═════ Given text
I sent an off-group message explaining this. The reasoning is quite simple.
The audio signal must supply enough voltage to just cut off the DC power
supply at maximum negative peaks. This would imply that at positive peaks
it will double (for a brief instant) the power supply voltage. Double the
voltage will cause (by E squared / R power formula) the *peak* power to be 4
times the unmodulated carrier. Now, consider the audio voltage. It's
*peak* voltage equals the DC voltage to the final. Hmmmm ... the RMS
voltage of that audio signal is only .707 (square root of two divided by
two) of its' peak voltage. Feeding into the same impedance, it will develop
only half of the power (E squared over R or .707 times .707); therefore, you
only need 1/2 of the unmodulated carrier power in audio power to modulate at
100%. This leads to the numbers in my original response.
══════════
═════ Entries provided
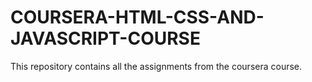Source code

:# COURSERA-HTML-CSS-AND-JAVASCRIPT-COURSE
This repository contains all the assignments from the coursera course.
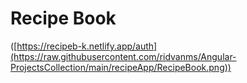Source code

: # Recipe Book
([https://recipeb-k.netlify.app/auth](https://raw.githubusercontent.com/ridvanms/Angular-ProjectsCollection/main/recipeApp/RecipeBook.png))
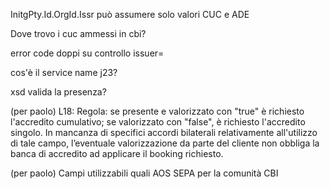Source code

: InitgPty.Id.OrgId.Issr può assumere solo valori CUC e ADE

Dove trovo i cuc ammessi in cbi?

error code doppi su controllo issuer=

cos'è il service name j23?

xsd valida la presenza?


(per paolo)
L18: 
Regola: se presente e valorizzato con "true" è richiesto l'accredito cumulativo; se valorizzato con "false", è richiesto l'accredito singolo.
In mancanza di specifici accordi bilaterali relativamente all'utilizzo di tale campo, l’eventuale valorizzazione da parte del cliente non obbliga la banca di accredito ad applicare il booking richiesto.


(per paolo)
Campi utilizzabili quali AOS SEPA per la comunità CBI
══════════
Resume the explanation of how much audio power full modulation takes, starting right after its last sentence.

Task output =>
73 from Rochester, NY
Jim


"Jim Hampton" wrote in message
...
A 1 KW carrier will be modulated 100% with 500 watts of high level
modulation. You end up with 1,000 watts of carrier, 250 watts upper
sideband, and 250 watts of lower sideband. Most inefficient.

73 from Rochester, NY
Jim


"Marco Ferra" wrote in message
om...
Salut

If an audio signal (cosine) with 4 KHz of frequency and 10 V of
amplitude modulates a carrier of 100 MHz, with a percentual modulation
of 85%, does the carrier have 11.76 V of amplitude?

Supposing that the transmitter power is of 1 kW how can I know the
power of the carrier and sidebands? How can I know this values in
Watt, dBW and dBm?

If I just hadn't fluke the exame...

Thank everybody in advance, Marco.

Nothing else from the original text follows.